YOUR GOAL: Copy the passage of the Brit Awards blog post that opens with the words containing "The Spice Girls were" and closes with "worth the hype.", changing "Girl Thing" to "Girl Talk" throughout.

SUPPLIED TEXT:
▼▼▼

Friday 21 February 2014

It's Only Rock N Roll (But I Like It)

I had to jump on the band wagon (no pun intended) eventually and give my view on Wednesday night's Brit Awards ceremony. Now let me first of all issue a disclaimer: I am a self-confessed music obsessive (possibly bordering on music snob) and there are few subjects that I'm more passionate about. With that said whilst I am a rock chick at heart and always will be I do have a fairly broad musical taste that covers Pop, Dance and even some classical too, mixed in with the occasional rap tune. I have to admit I didn't have high hopes for my enjoyment of the show when I read through the lists of nominees and didn't recognise half of them! I must also confess that I didn't watch the entire ceremony and came in around 9pm (after a most exciting episode of Waterloo Road but that's an entirely different story) but I use the assumption that nothing spectacular happened during the first hour of the show.

I was going to avoid watching the show on principle as I knew that it would be fixed for One Direction to win at least one award. Now let me make it clear I'm sure they are lovely guys who can sing else they would never have gotten through to be made into a group on the X-Factor. But my god does it wind me up the way in which Simon Cowell has pretty much bought them all their success. Bear in mind this is a group who only came third on a show voted for by the public. However since then the Cowell machine has gone into overdrive, paying the media to give them numerous column inches, magazine covers, declaring them to be the "biggest band in the world" before their first album was even out! At last year's show an award was created especially for them celebrating their "worldwide success", I'm sorry but why wasn't an award like this available before?

The Spice Girls were just as big, if not bigger, with far more of a cultural impact but, conveniently, they weren't managed by Simon Cowell. In fact, fact fans, Mr Cowell tuned down the opportunity to sign the Spice Girls! He tried to create a rival group in the late 90s called Girl Thing who spectacularly bombed. Girl Thing are currently appearing on ITV's Big Reunion and recounted their story of a publicity machine that engineered magazine covers, a series on GMTV showcasing them on their 'tour' signing autographs for their '100s of fans', is this starting to sound familiar? I just feel that bands and artists should have to earn such coverage, maybe it's my rock & indie background, but I think you need to prove you're worth the hype.

But returning to my original point, I remember 90s Brit Awards that were always guaranteed to have bad behaviour, excess and general stupidity but it was so much fun! The first Brit Awards I remember watching was around 95/96 when Jarvis Cocker invaded the stage during Michael Jackson's performance setting the precedent for years to come. Who can forget Chumbawumba throwing the bucket of ice water over John Prescott? Or Robbie Williams inviting the Gallagher brothers to have a fight live on TV. The hilarious appearance of DJ Brandon Block trying to hijack Ronnie Wood presenting an award. Then there is the obvious classic of Geri Halliwell's Union Jack dress, regularly voted one of the most iconic dresses ofall time! Us Brits really used to know how to throw a party! I think the most 'Rock N Roll' part of this years ceremony was James Cordon & Nick Grimshaw's highly staged "snog".

▲▲▲

EXCERPTED DATA:
▼▼▼

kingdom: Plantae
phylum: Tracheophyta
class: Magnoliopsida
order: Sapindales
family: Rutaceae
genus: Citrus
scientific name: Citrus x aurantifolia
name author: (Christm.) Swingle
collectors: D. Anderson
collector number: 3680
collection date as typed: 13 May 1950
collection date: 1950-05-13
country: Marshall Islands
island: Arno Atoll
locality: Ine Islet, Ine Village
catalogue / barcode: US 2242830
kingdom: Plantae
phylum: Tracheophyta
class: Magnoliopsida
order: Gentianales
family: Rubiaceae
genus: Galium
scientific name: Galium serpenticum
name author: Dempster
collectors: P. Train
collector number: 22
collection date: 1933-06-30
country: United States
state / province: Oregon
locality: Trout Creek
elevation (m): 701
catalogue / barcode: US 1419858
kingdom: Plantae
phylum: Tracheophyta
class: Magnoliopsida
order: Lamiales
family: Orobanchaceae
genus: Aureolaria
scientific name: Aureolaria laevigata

▲▲▲

RESULT FOR THIS EXERCISE:
The Spice Girls were just as big, if not bigger, with far more of a cultural impact but, conveniently, they weren't managed by Simon Cowell. In fact, fact fans, Mr Cowell tuned down the opportunity to sign the Spice Girls! He tried to create a rival group in the late 90s called Girl Talk who spectacularly bombed. Girl Talk are currently appearing on ITV's Big Reunion and recounted their story of a publicity machine that engineered magazine covers, a series on GMTV showcasing them on their 'tour' signing autographs for their '100s of fans', is this starting to sound familiar? I just feel that bands and artists should have to earn such coverage, maybe it's my rock & indie background, but I think you need to prove you're worth the hype.